Why is it when I write about my life, or frame bits of it up in pictures, it seems so much more beautiful and romantic than when I’m actually living it?
Yesterday, the boys and I made fresh pesto. Pesto! You know, that gourmet green stuff which costs an arm and a leg that you get off the supermarket shelf in trendy little organic tubs? I made my own pesto with basil from my herb garden and walnuts from a tree in our yard.
{See? It sounds so amazing to write “my herb garden”, but the actual living of bringing it into being was hours of squashing my ever-expanding belly into crouching positions to plant tiny seedlings and pull weeds, and then more hours of lugging heavy buckets of water since our flood-irrigation canals don’t reach that particular spot… way less romantic than the lovely phrase “my herb garden” would suggest!}
“Fresh pesto” sounds romantic too, and it is. I don’t know why the combination of fresh basil leaves, walnuts (our substitute for pine nuts), garlic, olive oil and salt should be so “morish” (New Zealand-ese for “addicting”), but it is. And somehow, the satisfaction of growing the two main ingredients on our borrowed land and gathering them with my own two hands adds to the overall tastiness.
So, I’m still mulling over this wonder of how my ordinary, many days too-frustrating-even-to-write-about life can suddenly seem so romantic and beautiful when I see it on a screen, all nicely woven out of snapshots and paragraphs of words strung like pearls on a string… Is there a way to be acutely, gratefully aware of this loveliness while I’m living it?
One of our mentors has this quote at the bottom of his emails:
When you are worried about the future, it's hard to find God.
When you are living in the moment, he's right there with you.

* _CHALLENGES_:
**1)** Answer these questions about the pesto post, one line each, marked (a), (b), (c):
(a) What did the writer use in place of pine nuts?
(b) Why did water have to be carried in buckets to the herb garden?
(c) Where does the mentor put his quote?
**2)** Can you reproduce, word for word, the stretch of the pesto post from "Yesterday, the boys" through "in our yard."?

* _DATA SUPPLIED_:
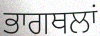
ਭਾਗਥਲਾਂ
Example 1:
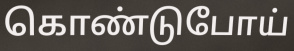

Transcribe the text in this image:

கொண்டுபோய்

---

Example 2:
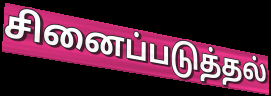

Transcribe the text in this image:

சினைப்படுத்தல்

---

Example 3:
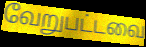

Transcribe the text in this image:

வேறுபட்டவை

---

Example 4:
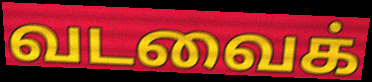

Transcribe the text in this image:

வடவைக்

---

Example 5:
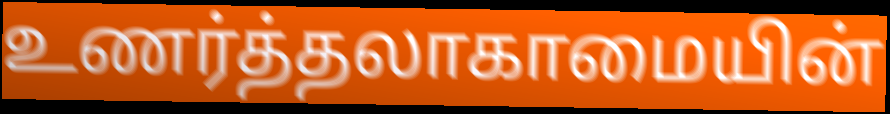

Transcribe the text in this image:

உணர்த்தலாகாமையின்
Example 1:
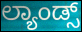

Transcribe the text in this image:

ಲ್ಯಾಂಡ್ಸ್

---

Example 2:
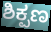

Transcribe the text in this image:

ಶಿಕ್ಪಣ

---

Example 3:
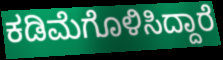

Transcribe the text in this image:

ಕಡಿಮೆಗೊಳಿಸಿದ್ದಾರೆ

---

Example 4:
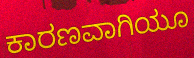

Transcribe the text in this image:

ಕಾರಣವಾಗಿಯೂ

==

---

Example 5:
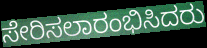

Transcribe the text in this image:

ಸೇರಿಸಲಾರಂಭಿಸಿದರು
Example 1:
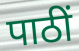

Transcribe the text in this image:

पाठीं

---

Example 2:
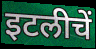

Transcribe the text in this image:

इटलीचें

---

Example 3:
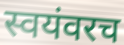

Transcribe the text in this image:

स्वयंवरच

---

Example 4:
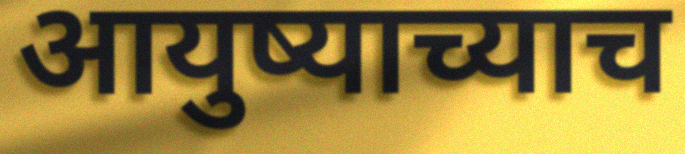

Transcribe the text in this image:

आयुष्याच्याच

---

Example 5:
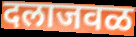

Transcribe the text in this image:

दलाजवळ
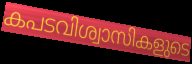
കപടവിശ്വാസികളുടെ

* _TASK ANSWERS_:
**1)**
(a) Walnuts.
(b) The flood-irrigation canals don't reach that particular spot.
(c) At the bottom of his emails.

**2)**
Yesterday, the boys and I made fresh pesto. Pesto! You know, that gourmet green stuff which costs an arm and a leg that you get off the supermarket shelf in trendy little organic tubs? I made my own pesto with basil from my herb garden and walnuts from a tree in our yard.